Teaching

I have been teaching at the college level since 2009, when I taught rhetoric and composition at the University of South Carolina. There, I received comprehensive training in pedagogy and course design that inform my teaching of psychology today. My broad teaching goals are to equip students with the critical thinking skills needed to become good citizens and research consumers. I also aim to invest in working class and local students so that they are competitive for local professional positions and graduate schools in an effort to increase their representation in the psychology profession.

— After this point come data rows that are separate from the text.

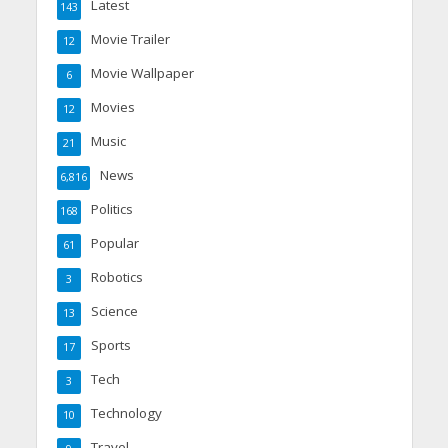
Latest
143
Movie Trailer
12
Movie Wallpaper
6
Movies
12
Music
21
News
6,816
Politics
168
Popular
61
Robotics
3
Science
13
Sports
17
Tech
3
Technology
10
Travel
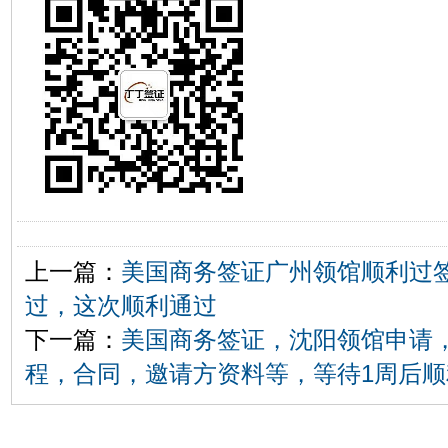
上一篇：
美国商务签证广州领馆顺利过
过，这次顺利通过
下一篇：
美国商务签证，沈阳领馆申请
程，合同，邀请方资料等，等待1周后顺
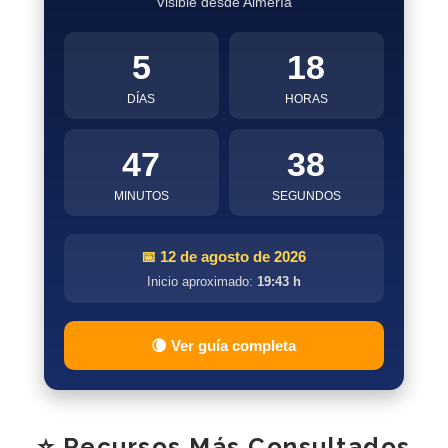
Visible desde Almería
5
18
DÍAS
HORAS
47
38
MINUTOS
SEGUNDOS
📅 12 de agosto de 2026
Inicio aproximado:
19:43 h
🌘 Ver guía completa
⭐ Recursos Más Consultados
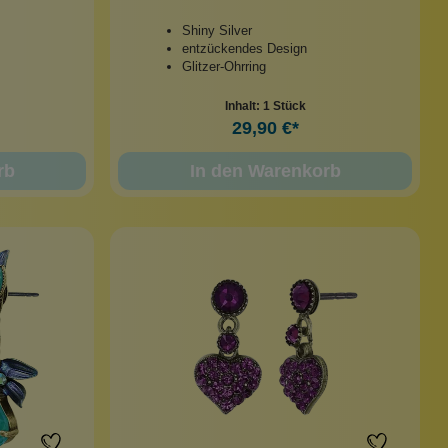
Shiny Silver
entzückendes Design
Glitzer-Ohrring
Inhalt:
1 Stück
29,90 €*
rb
In den Warenkorb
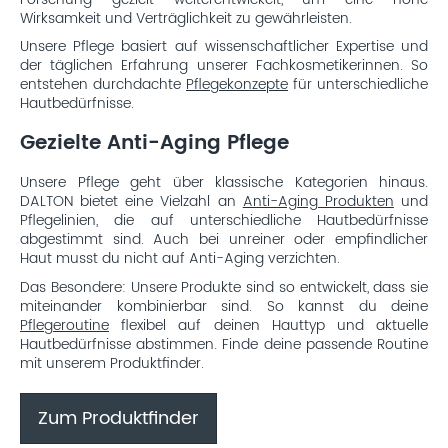
Wirksamkeit und Verträglichkeit zu gewährleisten.
Unsere Pflege basiert auf wissenschaftlicher Expertise und
der täglichen Erfahrung unserer Fachkosmetikerinnen. So
entstehen durchdachte
Pflegekonzepte
für unterschiedliche
Hautbedürfnisse.
Gezielte Anti-Aging Pflege
Unsere Pflege geht über klassische Kategorien hinaus.
DALTON bietet eine Vielzahl an
Anti-Aging Produkten
und
Pflegelinien, die auf unterschiedliche Hautbedürfnisse
abgestimmt sind. Auch bei unreiner oder empfindlicher
Haut musst du nicht auf Anti-Aging verzichten.
Das Besondere: Unsere Produkte sind so entwickelt, dass sie
miteinander kombinierbar sind. So kannst du deine
Pflegeroutine
flexibel auf deinen Hauttyp und aktuelle
Hautbedürfnisse abstimmen. Finde deine passende Routine
mit unserem Produktfinder.
Zum Produktfinder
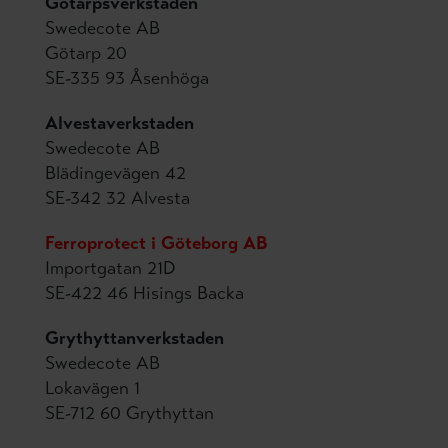
Götarpsverkstaden
Swedecote AB
Götarp 20
SE-335 93 Åsenhöga
Alvestaverkstaden
Swedecote AB
Blädingevägen 42
SE-342 32 Alvesta
Ferroprotect i Göteborg AB
Importgatan 21D
SE-422 46 Hisings Backa
Grythyttanverkstaden
Swedecote AB
Lokavägen 1
SE-712 60 Grythyttan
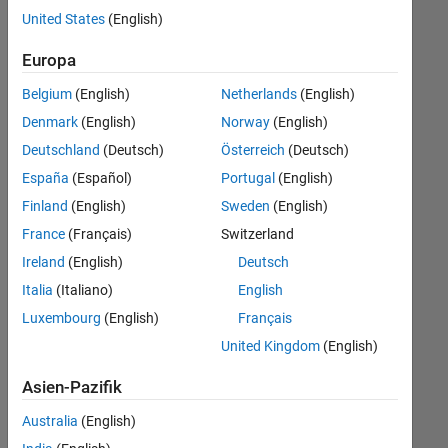
offenen
United States
(English)
Stellen,
die
Europa
Ihren
Suchkriterien
Belgium
(English)
Netherlands
(English)
entsprechen.
Denmark
(English)
Norway
(English)
Sie
Deutschland
(Deutsch)
Österreich
(Deutsch)
können
die
España
(Español)
Portugal
(English)
Suchkriterien
Finland
(English)
Sweden
(English)
weiter
France
(Français)
Switzerland
fassen
oder
Ireland
(English)
Deutsch
alle
Italia
(Italiano)
English
Stellenangebote
Luxembourg
(English)
Français
anzeigen
.
Wenn
United Kingdom
(English)
Sie
Asien-Pazifik
noch
immer
Australia
(English)
keine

Learning humanizes character and does not permit it to be cruel.

Ovid

My teaching philosophy is informed by my formal pedagogical training as well as community psychology values of collaboration, respect for diversity, sense of community, and power sharing. I strive to create a sense of community in my classroom and to create a safe space in which students of diverse backgrounds belong and contribute meaningfully. I conceptualize teaching and learning as processes of mutual knowledge sharing and building between teacher and students. Similar to Friere’s “problem-posing education” (Friere, 2000) and bell hooks’ “engaged pedagogy,” (hooks, 2003) my pedagogy views students as active players in knowledge production as opposed to passive receptacles to be filled with information. This approach encourages praxis: “action and reflection upon the world in order to change it.” (hooks, 2003, pg. 14)


Courses

Community Psychology

This class provides students with an introduction to the field of community psychology. This area of psychology is concerned with the scientific study of social problems and their solutions by examining the interaction of individuals and contexts. My goals for this class are to help students understand community-based research and to encourage them to think about how research findings can be used to address social problems. At the end of this course students should be able to explain how contexts impact individual health and well-being and should be able to think critically about the role of contexts in psychology, research, and in their own lives.

Cross-Cultural Psychology

This course provides an introduction to the central concepts and issues related to cross-cultural psychology, particularly related to defining and measuring cultural impacts on psychology. At the end of this course, students will know to define culture, how it interacts with the major research concentrations in the field of psychology, and the various ways in which culture is studied and measured. Students will be familiar with the role culture has played in the history of modern psychological research. Finally, students will be able to think critically about the role of culture in psychology, research, and in their own lives.

Health Psychology

This class provides students with an overview of health psychology, which examines and addresses the ways in which biological, social, and psychological factors interact to impact health and wellbeing. At the end of this course students should be able to explain how social determinants of health impact individual health and well-being and should be able to think critically about the ways in which psychological science can be used to promote health, prevent illness, and improve health systems.

If you are unable to understand the cause of a problem, it is impossible to solve it.